Рука Варде скользнула к шкурке на поясе. Бледный месяц выполз на серое небо – ещё не вечернее, но опасно темнеющее. Мавна горько задалась вопросом: что было бы страшнее, остаться ночью одной на улице или стоять прямо сейчас с нежаком?
– Ты можешь прийти к нему сама, – проговорил он, а потом понизил голос: – Если станешь моей женой.
На этот раз удержаться на ногах было ещё сложнее. У Мавны закружилась голова, в глазах ненадолго потемнело. Ей показалось, что она больше ни слова не сможет из себя выдавить, но всё-таки справилась:
– Как это поможет? Почему я?
– Ты слишком много спрашиваешь. – Варде погрустнел. – Если согласишься, я проведу тебя к отцу, и он отведёт тебя к брату. Мы сможем его отпустить, но ты останешься на той стороне.
– Кто твой отец?
Варде чуть повернул голову, и его глаза в свете месяца сверкнули яркой зеленью. Сердце Мавны вновь зашлось от страха – нет, ну как она могла поверить в то, что он человек?
– Мой отец – болотный царь. Но ты вряд ли о нём слышала.
– Не слышала, – тихо согласилась Мавна.
– Ну вот. Человеку к нему не войти – только по приглашению. А его детям – в любое время. И жене моей будет можно.
В глазах медленно расплывалось, разбредалось неровными очертаниями, а потом снова обретало чёткость. Мавна стиснула зубы. Сперва – вопросы, потом – переживания.
– А если откажусь выходить за тебя?
Варде пожал плечами – как Мавне показалось, немного обиженно, с напускным равнодушием.
– Твоё право. Но брата тогда не увидишь.
– Что, если ты врёшь?
Варде усмехнулся:
– Вот и проверишь. Жду ответ завтра на рассвете. Здесь же.
Он тронул Мавну за руку, будто хотел поцеловать, но передумал, и в крапиву уже ускакала неприметная лягушка – бурая в крапинах точь-в-точь как шкурка на поясе.
Глава 8
Под защитой

Мавна не помнила, как добрела до избы Малицы. Одеревеневшие ноги сами донесли её, а в голове всё это время разбухала и давила на виски страшная чернота, в которой не было ни мыслей, ни чувств.
«Твой будет утопленником», – сказала Малица тогда, во время гаданий на Карачунов день.
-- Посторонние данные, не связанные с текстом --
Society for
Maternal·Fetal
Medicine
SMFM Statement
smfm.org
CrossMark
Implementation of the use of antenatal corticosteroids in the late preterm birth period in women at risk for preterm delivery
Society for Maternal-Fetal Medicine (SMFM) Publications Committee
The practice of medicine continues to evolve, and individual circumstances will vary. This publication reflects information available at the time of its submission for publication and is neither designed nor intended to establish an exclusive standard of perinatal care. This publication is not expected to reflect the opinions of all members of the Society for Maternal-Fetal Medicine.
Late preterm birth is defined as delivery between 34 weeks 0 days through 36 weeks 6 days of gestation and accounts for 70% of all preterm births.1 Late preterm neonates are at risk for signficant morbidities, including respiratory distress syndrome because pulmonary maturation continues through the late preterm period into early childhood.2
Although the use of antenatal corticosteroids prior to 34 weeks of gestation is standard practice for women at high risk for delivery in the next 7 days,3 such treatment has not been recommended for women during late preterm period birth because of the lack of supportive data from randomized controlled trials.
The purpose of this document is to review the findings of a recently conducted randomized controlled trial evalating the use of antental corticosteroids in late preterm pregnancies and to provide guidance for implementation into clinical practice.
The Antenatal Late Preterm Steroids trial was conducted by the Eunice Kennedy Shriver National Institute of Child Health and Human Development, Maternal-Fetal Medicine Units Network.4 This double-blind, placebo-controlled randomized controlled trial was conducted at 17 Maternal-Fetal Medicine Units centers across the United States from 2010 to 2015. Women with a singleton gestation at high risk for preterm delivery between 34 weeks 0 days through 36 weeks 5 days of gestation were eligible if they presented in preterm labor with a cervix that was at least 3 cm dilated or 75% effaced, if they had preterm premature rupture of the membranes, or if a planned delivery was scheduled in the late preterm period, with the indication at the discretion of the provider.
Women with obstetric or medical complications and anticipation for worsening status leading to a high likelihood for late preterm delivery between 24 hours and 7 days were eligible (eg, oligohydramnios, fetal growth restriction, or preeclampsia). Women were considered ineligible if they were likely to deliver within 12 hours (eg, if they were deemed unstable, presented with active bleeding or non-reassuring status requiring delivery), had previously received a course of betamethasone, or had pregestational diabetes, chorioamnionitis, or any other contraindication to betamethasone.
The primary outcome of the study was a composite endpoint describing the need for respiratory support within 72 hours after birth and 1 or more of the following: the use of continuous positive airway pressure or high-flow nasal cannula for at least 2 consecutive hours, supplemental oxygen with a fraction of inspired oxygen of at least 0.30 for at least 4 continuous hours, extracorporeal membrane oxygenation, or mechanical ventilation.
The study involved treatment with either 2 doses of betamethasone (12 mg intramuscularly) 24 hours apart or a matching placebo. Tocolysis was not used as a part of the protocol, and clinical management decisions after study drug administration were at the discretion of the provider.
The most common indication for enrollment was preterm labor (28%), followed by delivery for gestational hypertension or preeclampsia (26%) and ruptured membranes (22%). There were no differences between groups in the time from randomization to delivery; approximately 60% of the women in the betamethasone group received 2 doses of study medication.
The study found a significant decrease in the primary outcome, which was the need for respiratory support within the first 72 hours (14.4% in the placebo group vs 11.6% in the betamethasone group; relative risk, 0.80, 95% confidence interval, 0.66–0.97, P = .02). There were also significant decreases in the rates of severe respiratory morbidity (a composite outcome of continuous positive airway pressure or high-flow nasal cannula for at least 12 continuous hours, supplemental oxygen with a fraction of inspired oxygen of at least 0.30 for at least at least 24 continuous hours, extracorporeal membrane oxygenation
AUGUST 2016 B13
Если человек тонул в болоте, ручье или реке, но его тело не вылавливали, то его могла забрать нежить – болотники или ручьевики. Нежить всегда имела два облика. Первый – почти незримый, бесплотный дух, который можно было увидеть как постоянно движущийся сгусток тумана. Второй – рыбье, лягушачье или жабье тело. Плоть существ, которые ближе всех к воде. Но стать по-настоящему опасным нежак мог лишь нарастив себе новое тело.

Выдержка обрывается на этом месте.